▶ **Task to complete**
Please edit these items by replacing "Learn More" with "Read More" throughout, changing nothing else, and give back only the revised source text without the pictures.

▶ **Source records**
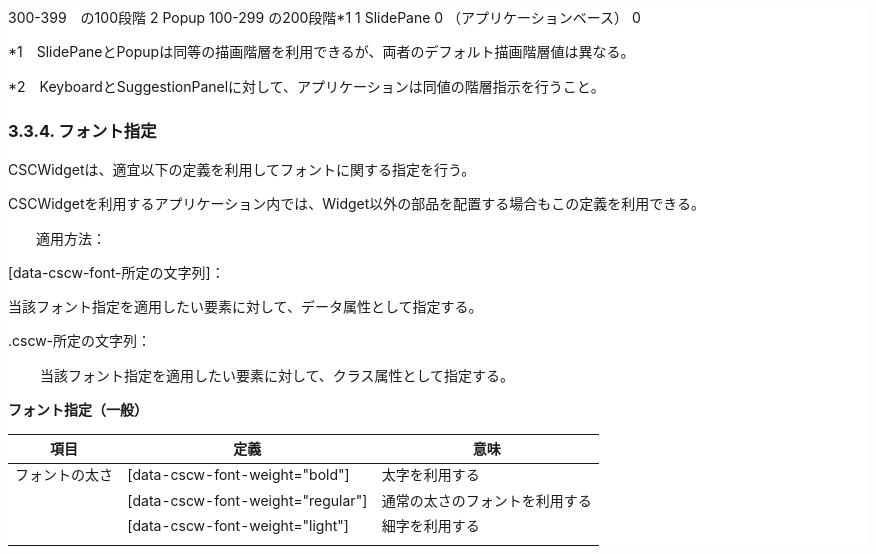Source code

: <td>300-399　の100段階</td>
</tr>
<tr class="even">
<td>2</td>
<td>Popup</td>
<td>100-299 の200段階*1</td>
</tr>
<tr class="odd">
<td>1</td>
<td>SlidePane</td>
<td></td>
</tr>
<tr class="even">
<td>0</td>
<td>（アプリケーションベース）</td>
<td>0</td>
</tr>
</tbody>
</table>

\*1　SlidePaneとPopupは同等の描画階層を利用できるが、両者のデフォルト描画階層値は異なる。

\*2　KeyboardとSuggestionPanelに対して、アプリケーションは同値の階層指示を行うこと。

### 3.3.4. フォント指定

CSCWidgetは、適宜以下の定義を利用してフォントに関する指定を行う。

CSCWidgetを利用するアプリケーション内では、Widget以外の部品を配置する場合もこの定義を利用できる。

　　適用方法：

\[data-cscw-font-所定の文字列\]：　

当該フォント指定を適用したい要素に対して、データ属性として指定する。

.cscw-所定の文字列：

　　
当該フォント指定を適用したい要素に対して、クラス属性として指定する。

**フォント指定（一般）**

<table>
<thead>
<tr class="header">
<th><strong>項目</strong></th>
<th><strong>定義</strong></th>
<th><strong>意味</strong></th>
</tr>
</thead>
<tbody>
<tr class="odd">
<td>フォントの太さ</td>
<td>[data-cscw-font-weight="bold"]</td>
<td>太字を利用する</td>
</tr>
<tr class="even">
<td></td>
<td>[data-cscw-font-weight="regular"]</td>
<td>通常の太さのフォントを利用する</td>
</tr>
<tr class="odd">
<td></td>
<td>[data-cscw-font-weight="light"]</td>
<td>細字を利用する</td>
</tr>
<tr class="even">
<td></td>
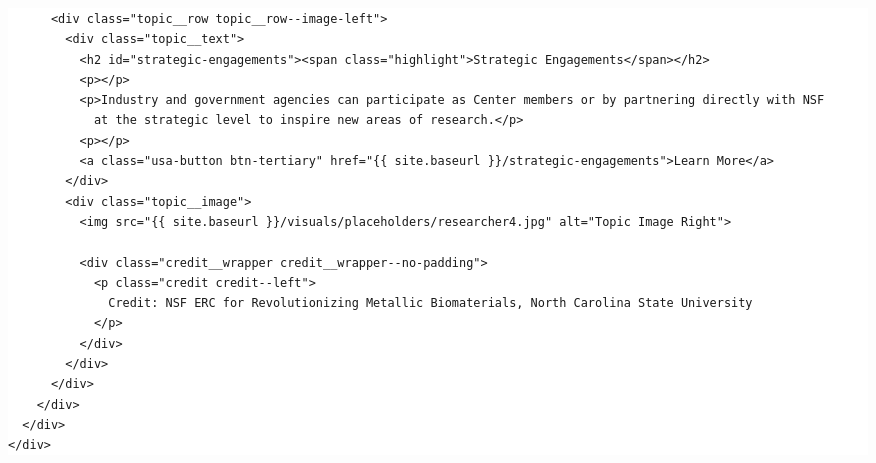           <div class="topic__row topic__row--image-left">
            <div class="topic__text">
              <h2 id="strategic-engagements"><span class="highlight">Strategic Engagements</span></h2>
              <p></p>
              <p>Industry and government agencies can participate as Center members or by partnering directly with NSF
                at the strategic level to inspire new areas of research.</p>
              <p></p>
              <a class="usa-button btn-tertiary" href="{{ site.baseurl }}/strategic-engagements">Learn More</a>
            </div>
            <div class="topic__image">
              <img src="{{ site.baseurl }}/visuals/placeholders/researcher4.jpg" alt="Topic Image Right">

              <div class="credit__wrapper credit__wrapper--no-padding">
                <p class="credit credit--left">
                  Credit: NSF ERC for Revolutionizing Metallic Biomaterials, North Carolina State University
                </p>
              </div>
            </div>
          </div>
        </div>
      </div>
    </div>
  </div>
</div>
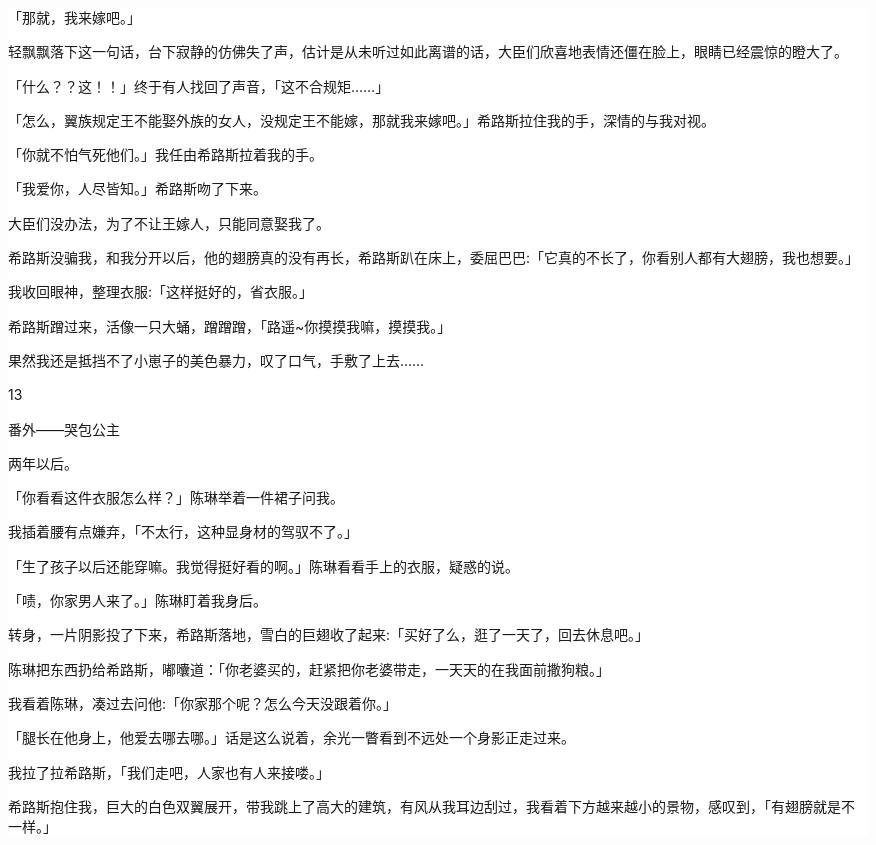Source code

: 
「那就，我来嫁吧。」


轻飘飘落下这一句话，台下寂静的仿佛失了声，估计是从未听过如此离谱的话，大臣们欣喜地表情还僵在脸上，眼睛已经震惊的瞪大了。


「什么？？这！！」终于有人找回了声音，「这不合规矩……」


「怎么，翼族规定王不能娶外族的女人，没规定王不能嫁，那就我来嫁吧。」希路斯拉住我的手，深情的与我对视。


「你就不怕气死他们。」我任由希路斯拉着我的手。


「我爱你，人尽皆知。」希路斯吻了下来。


大臣们没办法，为了不让王嫁人，只能同意娶我了。


希路斯没骗我，和我分开以后，他的翅膀真的没有再长，希路斯趴在床上，委屈巴巴:「它真的不长了，你看别人都有大翅膀，我也想要。」


我收回眼神，整理衣服:「这样挺好的，省衣服。」


希路斯蹭过来，活像一只大蛹，蹭蹭蹭，「路遥~你摸摸我嘛，摸摸我。」


果然我还是抵挡不了小崽子的美色暴力，叹了口气，手敷了上去……


13


番外——哭包公主


两年以后。


「你看看这件衣服怎么样？」陈琳举着一件裙子问我。


我插着腰有点嫌弃，「不太行，这种显身材的驾驭不了。」


「生了孩子以后还能穿嘛。我觉得挺好看的啊。」陈琳看看手上的衣服，疑惑的说。


「啧，你家男人来了。」陈琳盯着我身后。


转身，一片阴影投了下来，希路斯落地，雪白的巨翅收了起来:「买好了么，逛了一天了，回去休息吧。」


陈琳把东西扔给希路斯，嘟囔道：「你老婆买的，赶紧把你老婆带走，一天天的在我面前撒狗粮。」


我看着陈琳，凑过去问他:「你家那个呢？怎么今天没跟着你。」


「腿长在他身上，他爱去哪去哪。」话是这么说着，余光一瞥看到不远处一个身影正走过来。


我拉了拉希路斯，「我们走吧，人家也有人来接喽。」


希路斯抱住我，巨大的白色双翼展开，带我跳上了高大的建筑，有风从我耳边刮过，我看着下方越来越小的景物，感叹到，「有翅膀就是不一样。」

▶ **Response to this task**
Source code

: <td>300-399　の100段階</td>
</tr>
<tr class="even">
<td>2</td>
<td>Popup</td>
<td>100-299 の200段階*1</td>
</tr>
<tr class="odd">
<td>1</td>
<td>SlidePane</td>
<td></td>
</tr>
<tr class="even">
<td>0</td>
<td>（アプリケーションベース）</td>
<td>0</td>
</tr>
</tbody>
</table>

\*1　SlidePaneとPopupは同等の描画階層を利用できるが、両者のデフォルト描画階層値は異なる。

\*2　KeyboardとSuggestionPanelに対して、アプリケーションは同値の階層指示を行うこと。

### 3.3.4. フォント指定

CSCWidgetは、適宜以下の定義を利用してフォントに関する指定を行う。

CSCWidgetを利用するアプリケーション内では、Widget以外の部品を配置する場合もこの定義を利用できる。

　　適用方法：

\[data-cscw-font-所定の文字列\]：　

当該フォント指定を適用したい要素に対して、データ属性として指定する。

.cscw-所定の文字列：

　　
当該フォント指定を適用したい要素に対して、クラス属性として指定する。

**フォント指定（一般）**

<table>
<thead>
<tr class="header">
<th><strong>項目</strong></th>
<th><strong>定義</strong></th>
<th><strong>意味</strong></th>
</tr>
</thead>
<tbody>
<tr class="odd">
<td>フォントの太さ</td>
<td>[data-cscw-font-weight="bold"]</td>
<td>太字を利用する</td>
</tr>
<tr class="even">
<td></td>
<td>[data-cscw-font-weight="regular"]</td>
<td>通常の太さのフォントを利用する</td>
</tr>
<tr class="odd">
<td></td>
<td>[data-cscw-font-weight="light"]</td>
<td>細字を利用する</td>
</tr>
<tr class="even">
<td></td>
           <div class="topic__row topic__row--image-left">
            <div class="topic__text">
              <h2 id="strategic-engagements"><span class="highlight">Strategic Engagements</span></h2>
              <p></p>
              <p>Industry and government agencies can participate as Center members or by partnering directly with NSF
                at the strategic level to inspire new areas of research.</p>
              <p></p>
              <a class="usa-button btn-tertiary" href="{{ site.baseurl }}/strategic-engagements">Read More</a>
            </div>
            <div class="topic__image">
              <img src="{{ site.baseurl }}/visuals/placeholders/researcher4.jpg" alt="Topic Image Right">

              <div class="credit__wrapper credit__wrapper--no-padding">
                <p class="credit credit--left">
                  Credit: NSF ERC for Revolutionizing Metallic Biomaterials, North Carolina State University
                </p>
              </div>
            </div>
          </div>
        </div>
      </div>
    </div>
  </div>
</div>
Source code

: 
「那就，我来嫁吧。」


轻飘飘落下这一句话，台下寂静的仿佛失了声，估计是从未听过如此离谱的话，大臣们欣喜地表情还僵在脸上，眼睛已经震惊的瞪大了。


「什么？？这！！」终于有人找回了声音，「这不合规矩……」


「怎么，翼族规定王不能娶外族的女人，没规定王不能嫁，那就我来嫁吧。」希路斯拉住我的手，深情的与我对视。


「你就不怕气死他们。」我任由希路斯拉着我的手。


「我爱你，人尽皆知。」希路斯吻了下来。


大臣们没办法，为了不让王嫁人，只能同意娶我了。


希路斯没骗我，和我分开以后，他的翅膀真的没有再长，希路斯趴在床上，委屈巴巴:「它真的不长了，你看别人都有大翅膀，我也想要。」


我收回眼神，整理衣服:「这样挺好的，省衣服。」


希路斯蹭过来，活像一只大蛹，蹭蹭蹭，「路遥~你摸摸我嘛，摸摸我。」


果然我还是抵挡不了小崽子的美色暴力，叹了口气，手敷了上去……


13


番外——哭包公主


两年以后。


「你看看这件衣服怎么样？」陈琳举着一件裙子问我。


我插着腰有点嫌弃，「不太行，这种显身材的驾驭不了。」


「生了孩子以后还能穿嘛。我觉得挺好看的啊。」陈琳看看手上的衣服，疑惑的说。


「啧，你家男人来了。」陈琳盯着我身后。


转身，一片阴影投了下来，希路斯落地，雪白的巨翅收了起来:「买好了么，逛了一天了，回去休息吧。」


陈琳把东西扔给希路斯，嘟囔道：「你老婆买的，赶紧把你老婆带走，一天天的在我面前撒狗粮。」


我看着陈琳，凑过去问他:「你家那个呢？怎么今天没跟着你。」


「腿长在他身上，他爱去哪去哪。」话是这么说着，余光一瞥看到不远处一个身影正走过来。


我拉了拉希路斯，「我们走吧，人家也有人来接喽。」


希路斯抱住我，巨大的白色双翼展开，带我跳上了高大的建筑，有风从我耳边刮过，我看着下方越来越小的景物，感叹到，「有翅膀就是不一样。」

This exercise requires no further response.